Full-Scale Defense: Dispenser Replacement
Taking a comprehensive approach, major gas dispenser manufacturers such as Dresser and Gilbarco have developed new security measures that defend against skimming at the source: encrypted card readers that retrofit into old dispensers and are also available in new dispensers. Data encryption at the reader makes the data unusable for thieves.
Additional high level security devices are built into new dispenser models, including automatic shutdown, and alarms that sound when doors are opened. As an added level of security, European style EMV card readers will eventually become the industry standard. These enhancements combine to combat the current level of attacks. But as we know the battle goes on, and there will likely be more technological challenges, and defenses, to come.
And even with the latest technology, criminal employees with access to a key can bypass most high tech barriers. You cannot secure a lock unless you secure the key.
High Security Retrofit
Obviously, replacing gas dispensers with new models that feature tamper-proof doors and electronically secure card readers is the optimum response. It is also the most costly. Many operators will find replacing dispensers and adding data encryption a bit pricey.
Fortunately, a number of lock manufacturers, among them ComPX, Insta-Key, Lock America and Van Lock, have developed “Retrofit Kits” that replace the low security “universal” keys and locks that were shipped with most dispensers. With adequate key control, and non-duplicatable key blanks, these retrofit kits can protect dispensers against unauthorized access at a fraction of the cost of new equipment.
However, in selecting a retrofit kit, it is important to ensure genuine key control. Only a lock manufacturer who “sells direct” can ensure that each customer has a unique key code. Manufacturers who sell through distributors generally provide sets of keyed-alike locks that the distributor then sells in smaller lots, usually to different locales to prevent duplication.
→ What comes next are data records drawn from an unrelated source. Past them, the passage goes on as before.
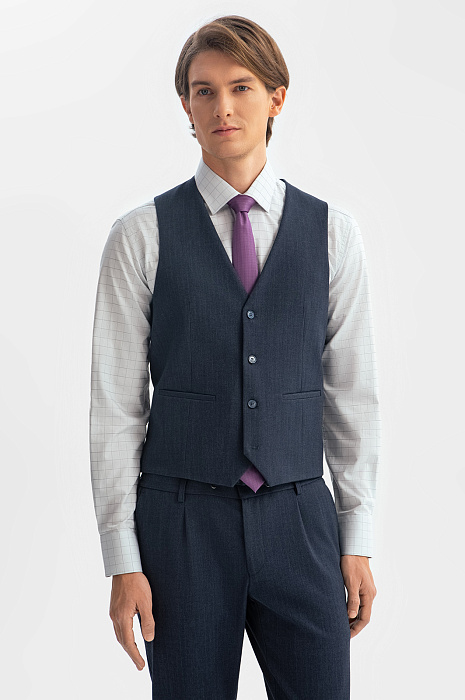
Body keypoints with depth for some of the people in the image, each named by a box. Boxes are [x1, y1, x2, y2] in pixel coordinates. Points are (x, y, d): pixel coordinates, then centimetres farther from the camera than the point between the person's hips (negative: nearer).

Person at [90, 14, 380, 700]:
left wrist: (357, 540, 6)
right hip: (182, 520, -1)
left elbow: (353, 392, 7)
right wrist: (122, 561, -4)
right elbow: (115, 403, -1)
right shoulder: (141, 236, -1)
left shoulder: (333, 232, 4)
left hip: (299, 517, 1)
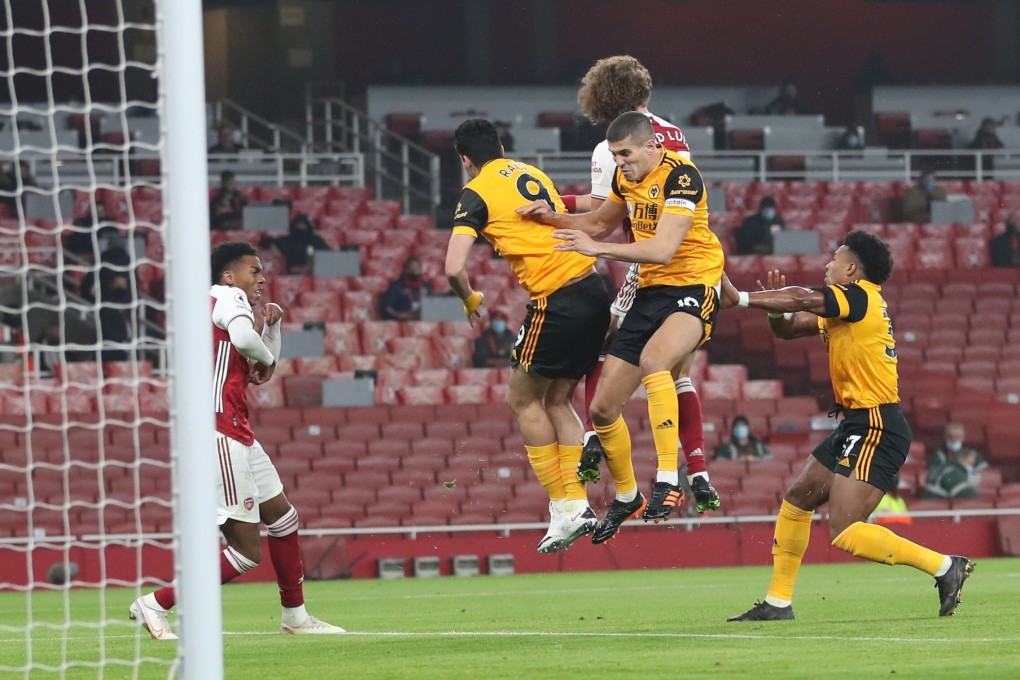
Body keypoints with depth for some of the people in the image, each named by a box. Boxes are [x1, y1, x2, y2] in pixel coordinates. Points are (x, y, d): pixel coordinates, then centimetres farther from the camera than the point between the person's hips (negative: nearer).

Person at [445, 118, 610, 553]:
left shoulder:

Unfortunately, skimmer teams roam the country, so no one can be sure that that separating key codes geographically provides much protection.
A Persistent Problem
If you have any doubt about the persistence and scope of the skimmer challenge and the potential for skimmer teams to strike anywhere without warning, just perform an internet search on “gas dispenser skimming,” and after you catch your breath, search “gas dispenser locks” to take the first step to keep your name out of the news and your customers’ data out of criminals’ hands.
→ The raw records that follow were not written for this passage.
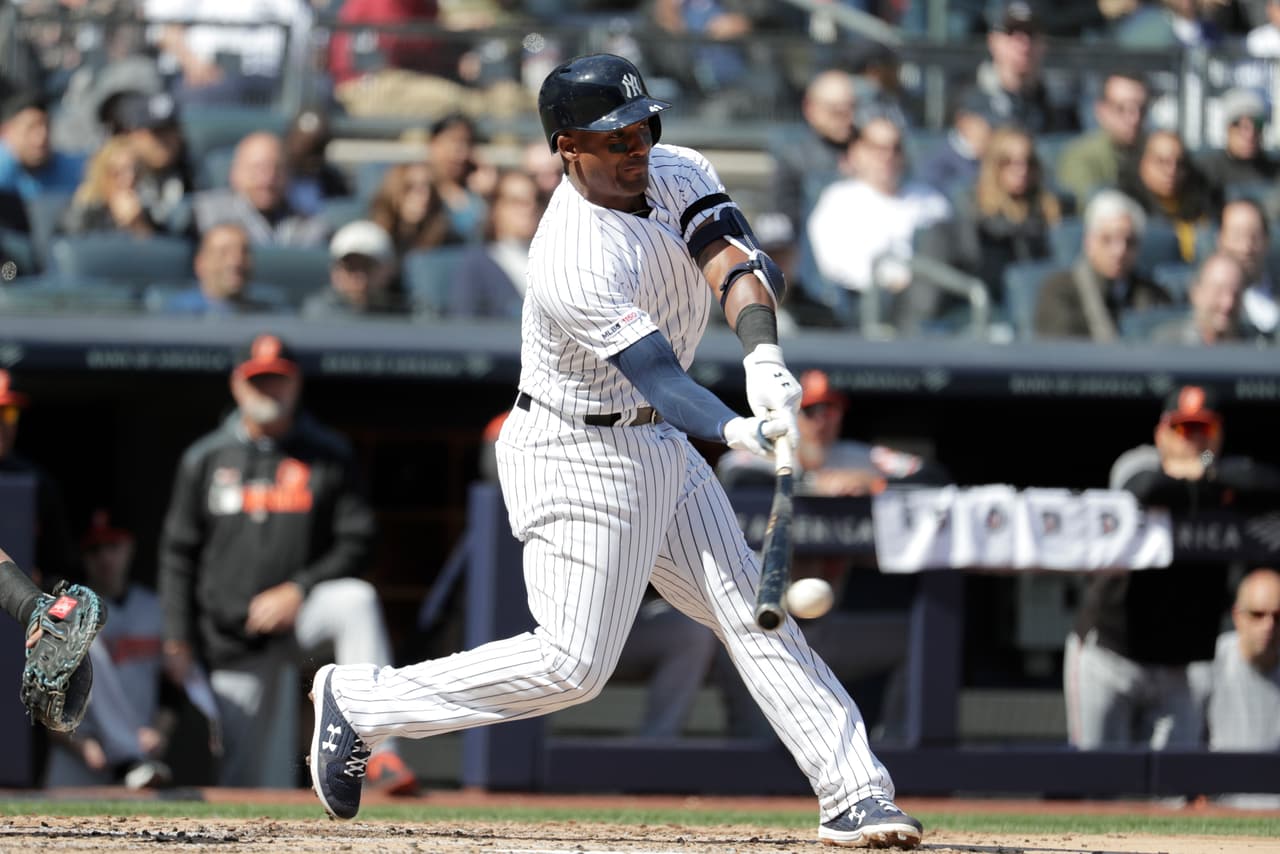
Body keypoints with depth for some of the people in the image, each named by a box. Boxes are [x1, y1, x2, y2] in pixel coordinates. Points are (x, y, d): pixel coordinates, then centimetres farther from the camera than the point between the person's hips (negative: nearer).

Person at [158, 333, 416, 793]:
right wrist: (178, 641, 0)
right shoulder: (204, 460, 4)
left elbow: (355, 543, -4)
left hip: (302, 611, -1)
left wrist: (298, 592, -17)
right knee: (240, 779, -5)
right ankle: (280, 773, 32)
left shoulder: (329, 454, -1)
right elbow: (178, 554, 7)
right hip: (235, 638, 1)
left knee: (356, 599, -35)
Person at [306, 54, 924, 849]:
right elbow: (657, 375, -36)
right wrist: (736, 431, -53)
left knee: (754, 610, 2)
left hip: (659, 446, 8)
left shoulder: (678, 174, -4)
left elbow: (738, 263, -19)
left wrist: (763, 356, -38)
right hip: (580, 460, -8)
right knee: (573, 663, -8)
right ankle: (360, 701, 5)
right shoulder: (577, 262, -29)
When you assess the lock or dispenser replacement options, ask how the supplier will ensure key control. Does each code originate with the manufacturer, or is it a part of a lot broken up and distributed from a regional location? If it’s easy to get new keys and key codes, perhaps it’s easy for a dishonest or dismissed employee to do the same.
There is ample information about the threat, and there are ample options ranging from the low cost stickers to mid-level retrofit security locks, to higher-level embedded electronic barriers. Each level carries an increased cost with its increased security level.
You can choose to replace your gas dispensers, to replace your universal locks with high security locks, or to attach security stickers to indicate tampering. Whatever your choice, it’s time to make it, because skimmer teams continue to rove the country. The right choice will protect your customers, protect the industry, and may even increase your profits by driving new customers to your more secure facility.